In the first part of the dissertation, we develop an iterative algorithm using expectation maximization (EM) combined with data augmentation using diffusion bridge sampling. We focus on nonparametric models for high-dimensional SDEs in the low-data, high-noise regime. To our knowledge, this is the most general EM approach to learning an SDE with multidimensional drift vector field and diffusion matrix. Data augmentation has a two-fold advantage; the expectation of log likelihood in the E step reduces to summation and the optimization in the M step reduces to a batch-wise least-squares problem.

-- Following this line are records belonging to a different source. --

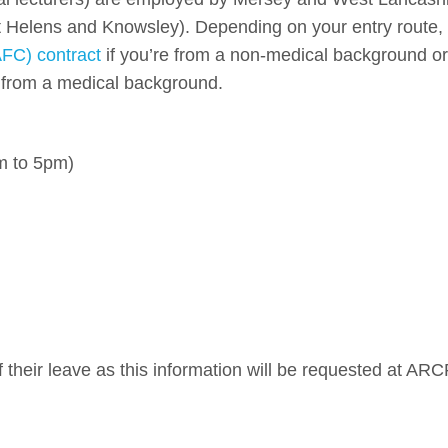
t Helens and Knowsley). Depending on your entry route,
FC) contract
if you’re from a non-medical background or
e from a medical background.
m to 5pm)
 their leave as this information will be requested at ARC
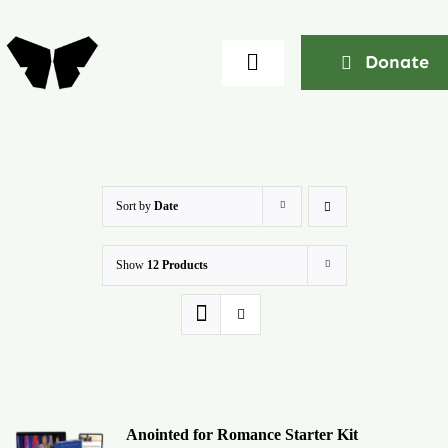
Skip
to
Donate
Toggle
content
Navigation
Home
About
Sort by
Date
Show
12 Products
Community
Seminars
Ekklesia Excelerator
Anointed for Romance Starter Kit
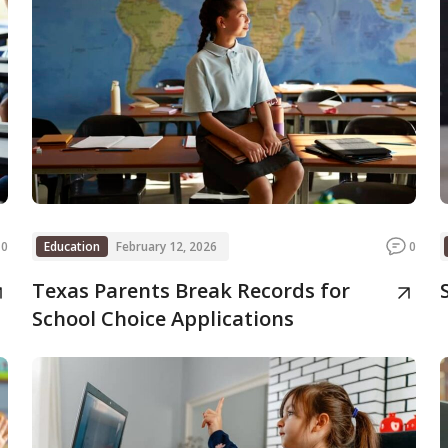
0
Education
February 12, 2026
0
Texas Parents Break Records for
School Choice Applications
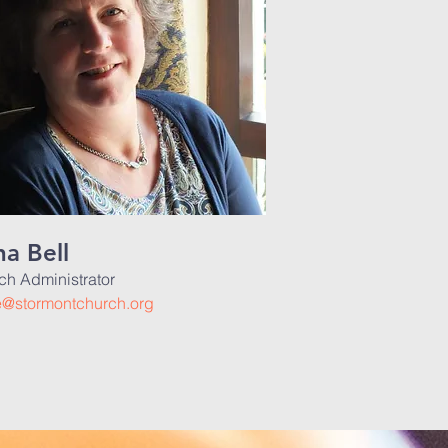
a Bell
ch Administrator
ce@stormontchurch.org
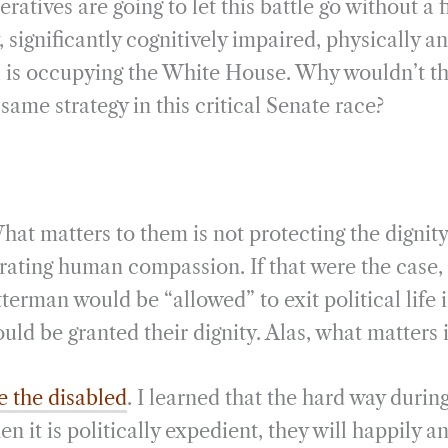
ratives are going to let this battle go without a 
 significantly cognitively impaired, physically an
al is occupying the White House. Why wouldn’t 
ame strategy in this critical Senate race?
at matters to them is not protecting the dignity
ating human compassion. If that were the case,
terman would be “allowed” to exit political life
uld be granted their dignity. Alas, what matters 
he the disabled
. I learned that the hard way duri
 it is politically expedient, they will happily 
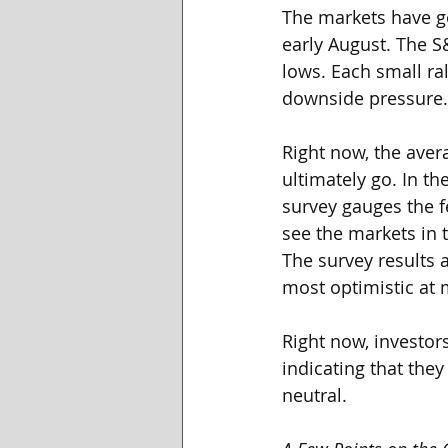
The markets have ge
early August. The S
lows. Each small ra
downside pressure.
Right now, the aver
ultimately go. In t
survey gauges the f
see the markets in 
The survey results a
most optimistic at 
Right now, investor
indicating that they
neutral. 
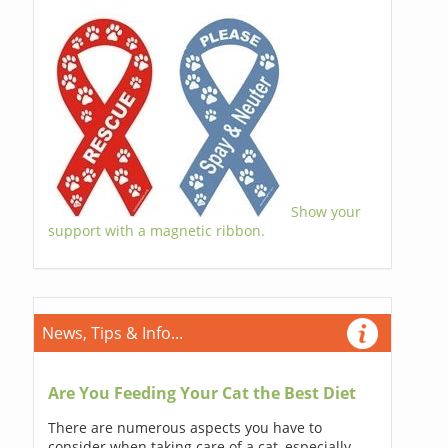
Show your
support with a magnetic ribbon.
News, Tips & Info...
Are You Feeding Your Cat the Best Diet
There are numerous aspects you have to
consider when taking care of a cat, especially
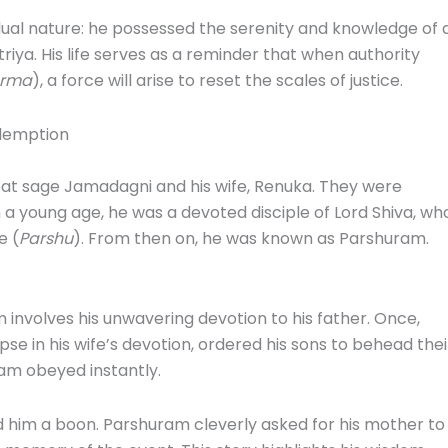
 dual nature: he possessed the serenity and knowledge of 
iya. His life serves as a reminder that when authority
rma
), a force will arise to reset the scales of justice.
edemption
eat sage Jamadagni and his wife, Renuka. They were
young age, he was a devoted disciple of Lord Shiva, who
e (
Parshu
). From then on, he was known as Parshuram.
 involves his unwavering devotion to his father. Once,
pse in his wife’s devotion, ordered his sons to behead thei
ram obeyed instantly.
 him a boon. Parshuram cleverly asked for his mother to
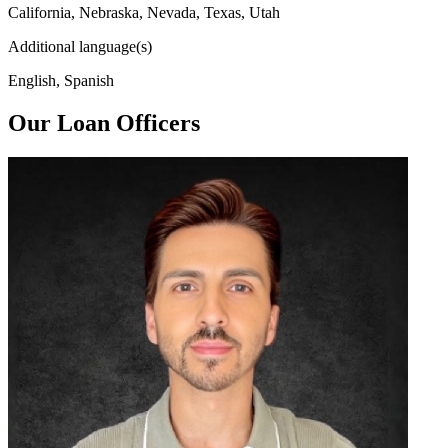
California, Nebraska, Nevada, Texas, Utah
Additional language(s)
English, Spanish
Our Loan Officers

In the second part of the dissertation, we consider the problem of Bayesian filtering and inference for lower-dimensional parametric SDE models in the low-data, high-noise regime. Our goal is to be able to infer the model parameters (the inference problem) and the true states of the processes (the filtering problem). We develop a numerical approximation for the likelihood of the SDE using an innovative density tracking by quadrature (DTQ) method. The posterior can be deterministically tracked, as it evolves between each time interval, through a temporal and spatial grid. We focus on generating accurate estimates of the likelihood function, which allows accurate maximum likelihood estimation (MLE) and maximum a posteriori (MAP) estimates, and for vanilla Monte Carlo samplers to explore the distribution.